§ Directions for this task:
When you reach the line in the data below that contains "(0 B.Cu signal)", please start repeating lines exactly, and stop after the line that contains "(27 Eco2.User user)", repeating nothing else.

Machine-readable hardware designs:
......

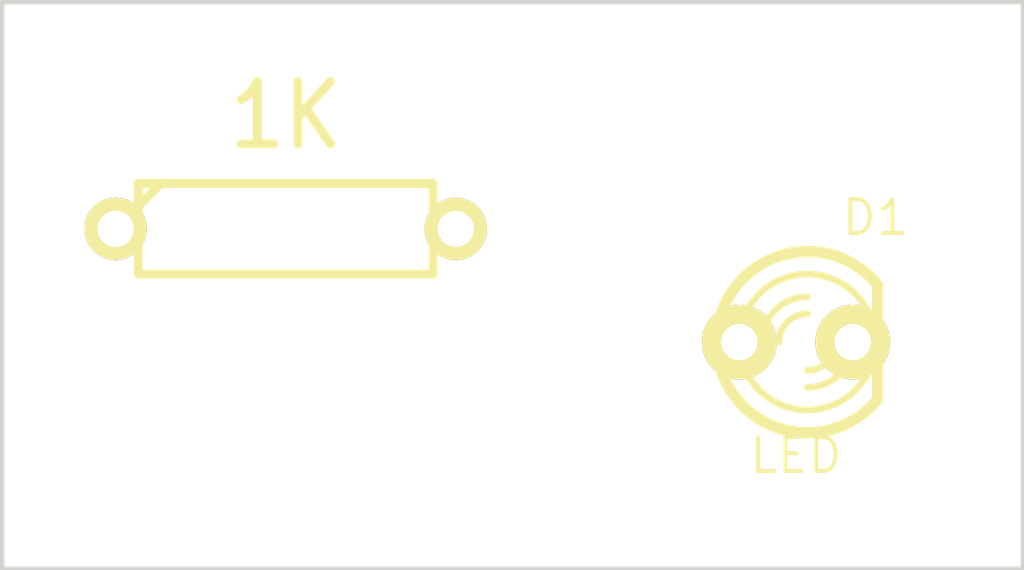
<source format=kicad_pcb>
(kicad_pcb (version 3) (host pcbnew "(2013-07-07 BZR 4022)-stable")

  (general
    (links 1)
    (no_connects 1)
    (area 57.099999 69.799999 80.060001 82.600001)
    (thickness 1.6)
    (drawings 4)
    (tracks 0)
    (zones 0)
    (modules 2)
    (nets 2)
  )

  (page A3)
  (layers
    (15 F.Cu signal)
    (0 B.Cu signal)
    (16 B.Adhes user)
    (17 F.Adhes user)
    (18 B.Paste user)
    (19 F.Paste user)
    (20 B.SilkS user)
    (21 F.SilkS user)
    (22 B.Mask user)
    (23 F.Mask user)
    (24 Dwgs.User user)
    (25 Cmts.User user)
    (26 Eco1.User user)
    (27 Eco2.User user)
    (28 Edge.Cuts user)
  )

  (setup
    (last_trace_width 0.254)
    (trace_clearance 0.254)
    (zone_clearance 0.508)
    (zone_45_only no)
    (trace_min 0.254)
    (segment_width 0.2)
    (edge_width 0.1)
    (via_size 0.889)
    (via_drill 0.635)
    (via_min_size 0.889)
    (via_min_drill 0.508)
    (uvia_size 0.508)
    (uvia_drill 0.127)
    (uvias_allowed no)
    (uvia_min_size 0.508)
    (uvia_min_drill 0.127)
    (pcb_text_width 0.3)
    (pcb_text_size 1.5 1.5)
    (mod_edge_width 0.15)
    (mod_text_size 1 1)
    (mod_text_width 0.15)
    (pad_size 1.5 1.5)
    (pad_drill 0.6)
    (pad_to_mask_clearance 0)
    (aux_axis_origin 0 0)
    (visible_elements 7FFFFFFF)
    (pcbplotparams
      (layerselection 3178497)
      (usegerberextensions true)
      (excludeedgelayer true)
      (linewidth 0.150000)
      (plotframeref false)
      (viasonmask false)
      (mode 1)
      (useauxorigin false)
      (hpglpennumber 1)
      (hpglpenspeed 20)
      (hpglpendiameter 15)
      (hpglpenoverlay 2)
      (psnegative false)
      (psa4output false)
      (plotreference true)
      (plotvalue true)
      (plotothertext true)
      (plotinvisibletext false)
      (padsonsilk false)
      (subtractmaskfromsilk false)
      (outputformat 1)
      (mirror false)
      (drillshape 1)
      (scaleselection 1)
      (outputdirectory ""))
  )

  (net 0 "")
  (net 1 N-000002)

  (net_class Default "This is the default net class."
    (clearance 0.254)
    (trace_width 0.254)
    (via_dia 0.889)
    (via_drill 0.635)
    (uvia_dia 0.508)
    (uvia_drill 0.127)
    (add_net "")
    (add_net N-000002)
  )

  (module R3 (layer F.Cu) (tedit 54A9DAD5) (tstamp 54A8DBB1)
    (at 63.5 74.93)
    (descr "Resitance 3 pas")
    (tags R)
    (path /54A8DA4D)
    (autoplace_cost180 10)
    (fp_text reference R1 (at 0 0.127) (layer F.SilkS) hide
      (effects (font (size 1.397 1.27) (thickness 0.2032)))
    )
    (fp_text value 1K (at 0 -2.54) (layer F.SilkS)
      (effects (font (size 1.397 1.27) (thickness 0.2032)))
    )
    (fp_line (start -3.81 0) (end -3.302 0) (layer F.SilkS) (width 0.2032))
    (fp_line (start 3.81 0) (end 3.302 0) (layer F.SilkS) (width 0.2032))
    (fp_line (start 3.302 0) (end 3.302 -1.016) (layer F.SilkS) (width 0.2032))
    (fp_line (start 3.302 -1.016) (end -3.302 -1.016) (layer F.SilkS) (width 0.2032))
    (fp_line (start -3.302 -1.016) (end -3.302 1.016) (layer F.SilkS) (width 0.2032))
    (fp_line (start -3.302 1.016) (end 3.302 1.016) (layer F.SilkS) (width 0.2032))
    (fp_line (start 3.302 1.016) (end 3.302 0) (layer F.SilkS) (width 0.2032))
    (fp_line (start -3.302 -0.508) (end -2.794 -1.016) (layer F.SilkS) (width 0.2032))
    (pad 1 thru_hole circle (at -3.81 0) (size 1.397 1.397) (drill 0.8128)
      (layers *.Cu *.Mask F.SilkS)
    )
    (pad 2 thru_hole circle (at 3.81 0) (size 1.397 1.397) (drill 0.8128)
      (layers *.Cu *.Mask F.SilkS)
      (net 1 N-000002)
    )
    (model discret/resistor.wrl
      (at (xyz 0 0 0))
      (scale (xyz 0.3 0.3 0.3))
      (rotate (xyz 0 0 0))
    )
  )

  (module LED-3MM (layer F.Cu) (tedit 50ADE848) (tstamp 54A8DBCA)
    (at 74.93 77.47)
    (descr "LED 3mm - Lead pitch 100mil (2,54mm)")
    (tags "LED led 3mm 3MM 100mil 2,54mm")
    (path /54A8DA5C)
    (fp_text reference D1 (at 1.778 -2.794) (layer F.SilkS)
      (effects (font (size 0.762 0.762) (thickness 0.0889)))
    )
    (fp_text value LED (at 0 2.54) (layer F.SilkS)
      (effects (font (size 0.762 0.762) (thickness 0.0889)))
    )
    (fp_line (start 1.8288 1.27) (end 1.8288 -1.27) (layer F.SilkS) (width 0.254))
    (fp_arc (start 0.254 0) (end -1.27 0) (angle 39.8) (layer F.SilkS) (width 0.1524))
    (fp_arc (start 0.254 0) (end -0.88392 1.01092) (angle 41.6) (layer F.SilkS) (width 0.1524))
    (fp_arc (start 0.254 0) (end 1.4097 -0.9906) (angle 40.6) (layer F.SilkS) (width 0.1524))
    (fp_arc (start 0.254 0) (end 1.778 0) (angle 39.8) (layer F.SilkS) (width 0.1524))
    (fp_arc (start 0.254 0) (end 0.254 -1.524) (angle 54.4) (layer F.SilkS) (width 0.1524))
    (fp_arc (start 0.254 0) (end -0.9652 -0.9144) (angle 53.1) (layer F.SilkS) (width 0.1524))
    (fp_arc (start 0.254 0) (end 1.45542 0.93472) (angle 52.1) (layer F.SilkS) (width 0.1524))
    (fp_arc (start 0.254 0) (end 0.254 1.524) (angle 52.1) (layer F.SilkS) (width 0.1524))
    (fp_arc (start 0.254 0) (end -0.381 0) (angle 90) (layer F.SilkS) (width 0.1524))
    (fp_arc (start 0.254 0) (end -0.762 0) (angle 90) (layer F.SilkS) (width 0.1524))
    (fp_arc (start 0.254 0) (end 0.889 0) (angle 90) (layer F.SilkS) (width 0.1524))
    (fp_arc (start 0.254 0) (end 1.27 0) (angle 90) (layer F.SilkS) (width 0.1524))
    (fp_arc (start 0.254 0) (end 0.254 -2.032) (angle 50.1) (layer F.SilkS) (width 0.254))
    (fp_arc (start 0.254 0) (end -1.5367 -0.95504) (angle 61.9) (layer F.SilkS) (width 0.254))
    (fp_arc (start 0.254 0) (end 1.8034 1.31064) (angle 49.7) (layer F.SilkS) (width 0.254))
    (fp_arc (start 0.254 0) (end 0.254 2.032) (angle 60.2) (layer F.SilkS) (width 0.254))
    (fp_arc (start 0.254 0) (end -1.778 0) (angle 28.3) (layer F.SilkS) (width 0.254))
    (fp_arc (start 0.254 0) (end -1.47574 1.06426) (angle 31.6) (layer F.SilkS) (width 0.254))
    (pad 1 thru_hole circle (at -1.27 0) (size 1.6764 1.6764) (drill 0.8128)
      (layers *.Cu *.Mask F.SilkS)
      (net 1 N-000002)
    )
    (pad 2 thru_hole circle (at 1.27 0) (size 1.6764 1.6764) (drill 0.8128)
      (layers *.Cu *.Mask F.SilkS)
    )
    (model discret/leds/led3_vertical_verde.wrl
      (at (xyz 0 0 0))
      (scale (xyz 1 1 1))
      (rotate (xyz 0 0 0))
    )
  )

  (gr_line (start 57.15 82.55) (end 57.15 69.85) (angle 90) (layer Edge.Cuts) (width 0.1))
  (gr_line (start 80.01 82.55) (end 57.15 82.55) (angle 90) (layer Edge.Cuts) (width 0.1))
  (gr_line (start 80.01 69.85) (end 80.01 82.55) (angle 90) (layer Edge.Cuts) (width 0.1))
  (gr_line (start 57.15 69.85) (end 80.01 69.85) (angle 90) (layer Edge.Cuts) (width 0.1))

)

</source>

......

§ Exercise output:
    (0 B.Cu signal)
    (16 B.Adhes user)
    (17 F.Adhes user)
    (18 B.Paste user)
    (19 F.Paste user)
    (20 B.SilkS user)
    (21 F.SilkS user)
    (22 B.Mask user)
    (23 F.Mask user)
    (24 Dwgs.User user)
    (25 Cmts.User user)
    (26 Eco1.User user)
    (27 Eco2.User user)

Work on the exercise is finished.